Under the new system, children of non-locals who gain 120 points will be able to take the national college entrance examinations in Shanghai. Applicants can calculate their points based on their age, educational background, professional qualifications and their record of payment into the local social welfare system.

There are also clauses in case applicants commit crimes or violate the country's family planning policies.

I noticed that many of my non-local colleagues were excited by the news, but were careful to read through all the details. Although it won't please everyone, they agreed that it's a fair and transparent step in the right direction. I, myself a non-local who secured a Shanghai hukou under a different grading system a dozen years ago, also welcome the new policy. Shanghai prides itself on being an open and diverse city welcoming talents regardless of their origin. The introduction of this pioneering new policy is further proof of that claim.

However, my expatriate colleagues also wondered whether there will be a similar system for foreigners that have lived and worked in the city for a long period of time. They know that some special experts and experienced executives are eligible for a permanent residency that grants them certain benefits. But will there be integration incentives for ordinary workers? I can only hope that maybe in the near future there will be.
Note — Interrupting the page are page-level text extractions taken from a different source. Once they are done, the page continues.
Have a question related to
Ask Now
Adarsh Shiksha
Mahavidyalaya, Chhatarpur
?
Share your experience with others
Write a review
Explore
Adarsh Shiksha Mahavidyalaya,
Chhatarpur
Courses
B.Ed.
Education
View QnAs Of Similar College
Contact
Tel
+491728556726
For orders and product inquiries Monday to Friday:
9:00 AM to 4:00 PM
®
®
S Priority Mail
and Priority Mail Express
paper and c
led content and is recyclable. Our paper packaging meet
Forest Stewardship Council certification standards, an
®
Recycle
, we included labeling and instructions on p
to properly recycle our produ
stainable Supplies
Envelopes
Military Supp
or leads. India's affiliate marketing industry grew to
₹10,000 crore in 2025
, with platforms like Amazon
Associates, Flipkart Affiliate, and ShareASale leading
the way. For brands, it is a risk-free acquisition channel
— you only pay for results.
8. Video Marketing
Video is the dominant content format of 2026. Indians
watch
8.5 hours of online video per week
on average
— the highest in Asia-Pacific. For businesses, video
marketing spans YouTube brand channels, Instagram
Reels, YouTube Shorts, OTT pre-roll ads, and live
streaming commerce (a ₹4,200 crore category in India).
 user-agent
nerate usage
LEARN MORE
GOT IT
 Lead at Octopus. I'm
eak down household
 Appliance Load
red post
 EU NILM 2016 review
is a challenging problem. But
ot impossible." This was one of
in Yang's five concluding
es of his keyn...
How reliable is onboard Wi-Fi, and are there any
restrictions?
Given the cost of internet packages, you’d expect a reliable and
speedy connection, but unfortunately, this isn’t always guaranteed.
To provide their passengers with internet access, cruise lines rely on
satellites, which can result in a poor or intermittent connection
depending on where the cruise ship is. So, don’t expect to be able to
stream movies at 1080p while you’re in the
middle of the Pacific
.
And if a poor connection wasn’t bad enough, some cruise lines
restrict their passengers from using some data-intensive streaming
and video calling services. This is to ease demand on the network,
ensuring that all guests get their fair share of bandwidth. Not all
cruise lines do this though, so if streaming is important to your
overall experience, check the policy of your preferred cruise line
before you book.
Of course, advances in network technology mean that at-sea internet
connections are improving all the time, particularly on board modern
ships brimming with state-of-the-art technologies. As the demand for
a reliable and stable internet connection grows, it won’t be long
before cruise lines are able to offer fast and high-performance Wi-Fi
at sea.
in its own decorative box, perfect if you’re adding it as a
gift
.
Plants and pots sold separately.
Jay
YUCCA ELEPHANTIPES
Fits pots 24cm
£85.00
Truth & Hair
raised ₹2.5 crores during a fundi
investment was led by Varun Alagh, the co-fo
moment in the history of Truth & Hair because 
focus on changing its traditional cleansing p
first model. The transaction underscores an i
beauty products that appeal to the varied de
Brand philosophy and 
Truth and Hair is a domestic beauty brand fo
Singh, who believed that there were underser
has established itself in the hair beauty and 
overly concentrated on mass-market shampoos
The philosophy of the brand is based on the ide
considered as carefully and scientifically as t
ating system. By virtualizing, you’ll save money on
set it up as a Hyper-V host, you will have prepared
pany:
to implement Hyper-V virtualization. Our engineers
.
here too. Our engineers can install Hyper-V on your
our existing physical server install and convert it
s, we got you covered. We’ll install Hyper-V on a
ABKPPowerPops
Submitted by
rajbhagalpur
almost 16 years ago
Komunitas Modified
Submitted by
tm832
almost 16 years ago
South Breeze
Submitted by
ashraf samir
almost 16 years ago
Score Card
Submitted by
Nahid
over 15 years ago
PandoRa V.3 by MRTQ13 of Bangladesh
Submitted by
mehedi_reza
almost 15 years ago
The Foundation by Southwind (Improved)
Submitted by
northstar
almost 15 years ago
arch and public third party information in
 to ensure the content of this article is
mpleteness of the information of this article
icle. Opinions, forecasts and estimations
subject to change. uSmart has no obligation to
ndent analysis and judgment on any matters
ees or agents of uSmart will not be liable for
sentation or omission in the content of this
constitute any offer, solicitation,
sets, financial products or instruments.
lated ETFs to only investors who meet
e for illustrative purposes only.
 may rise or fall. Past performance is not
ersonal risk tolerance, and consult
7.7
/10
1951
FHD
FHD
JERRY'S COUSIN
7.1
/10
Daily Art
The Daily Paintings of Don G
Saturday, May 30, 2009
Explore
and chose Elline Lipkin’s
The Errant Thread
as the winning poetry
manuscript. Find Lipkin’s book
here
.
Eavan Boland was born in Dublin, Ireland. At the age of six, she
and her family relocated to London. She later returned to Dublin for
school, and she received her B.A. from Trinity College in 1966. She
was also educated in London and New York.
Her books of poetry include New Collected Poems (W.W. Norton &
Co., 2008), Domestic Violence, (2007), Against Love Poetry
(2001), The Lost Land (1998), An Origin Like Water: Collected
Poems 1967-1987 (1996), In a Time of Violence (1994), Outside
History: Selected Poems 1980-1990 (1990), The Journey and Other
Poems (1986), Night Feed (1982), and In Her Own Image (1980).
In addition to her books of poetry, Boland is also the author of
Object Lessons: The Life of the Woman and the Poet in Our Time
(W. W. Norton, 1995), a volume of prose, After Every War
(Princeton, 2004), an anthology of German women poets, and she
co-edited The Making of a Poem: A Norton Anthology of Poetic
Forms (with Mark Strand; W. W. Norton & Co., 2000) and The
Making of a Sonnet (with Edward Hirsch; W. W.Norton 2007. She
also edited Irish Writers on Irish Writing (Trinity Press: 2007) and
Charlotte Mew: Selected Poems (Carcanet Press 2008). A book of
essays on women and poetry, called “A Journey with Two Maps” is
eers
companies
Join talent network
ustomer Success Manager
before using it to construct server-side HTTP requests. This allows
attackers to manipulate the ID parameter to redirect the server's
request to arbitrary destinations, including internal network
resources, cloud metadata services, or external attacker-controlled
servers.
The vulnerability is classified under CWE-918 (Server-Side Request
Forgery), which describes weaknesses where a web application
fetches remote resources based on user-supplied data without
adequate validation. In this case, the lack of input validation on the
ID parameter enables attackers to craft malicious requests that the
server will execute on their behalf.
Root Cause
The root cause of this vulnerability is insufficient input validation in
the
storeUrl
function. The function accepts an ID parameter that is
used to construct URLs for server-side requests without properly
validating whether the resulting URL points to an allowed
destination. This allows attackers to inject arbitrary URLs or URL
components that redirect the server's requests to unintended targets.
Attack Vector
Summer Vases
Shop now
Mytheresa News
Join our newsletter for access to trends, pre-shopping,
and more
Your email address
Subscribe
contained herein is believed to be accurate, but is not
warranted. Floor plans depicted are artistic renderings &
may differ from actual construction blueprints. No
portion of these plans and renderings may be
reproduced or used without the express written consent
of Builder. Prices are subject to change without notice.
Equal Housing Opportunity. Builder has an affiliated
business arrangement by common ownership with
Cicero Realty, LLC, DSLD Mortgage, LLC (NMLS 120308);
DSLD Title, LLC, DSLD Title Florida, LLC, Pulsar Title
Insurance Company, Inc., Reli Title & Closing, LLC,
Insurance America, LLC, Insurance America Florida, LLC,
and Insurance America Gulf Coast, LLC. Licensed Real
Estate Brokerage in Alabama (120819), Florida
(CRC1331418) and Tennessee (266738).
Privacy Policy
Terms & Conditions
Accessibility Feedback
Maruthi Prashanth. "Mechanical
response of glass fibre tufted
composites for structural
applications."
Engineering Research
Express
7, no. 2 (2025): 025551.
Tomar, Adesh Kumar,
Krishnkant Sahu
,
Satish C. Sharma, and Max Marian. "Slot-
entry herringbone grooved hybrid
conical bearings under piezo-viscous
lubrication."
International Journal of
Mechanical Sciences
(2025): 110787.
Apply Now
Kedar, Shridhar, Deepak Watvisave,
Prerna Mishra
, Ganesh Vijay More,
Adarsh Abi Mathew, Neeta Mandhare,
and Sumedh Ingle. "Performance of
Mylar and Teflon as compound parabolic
The country has been developing in an unpredictable way over the past several decades. Every year we witness numerous changes, and every few years we witness even greater changes. In the past, most people would keep the same job for their whole career; now it's common for people to hop between jobs frequently. In the past, most people would stay in their hometowns from birth to death; now more and more people migrate to new places. It's therefore illogical to stick to old doctrines.

A wise government should keep pace with the tidal wave of change. When there are new demands, there should be new solutions. Shanghai residents, both local and non-local, are happy to be living here. We should encourage them to stay.

The author is the managing editor of Global Times Metro Shanghai.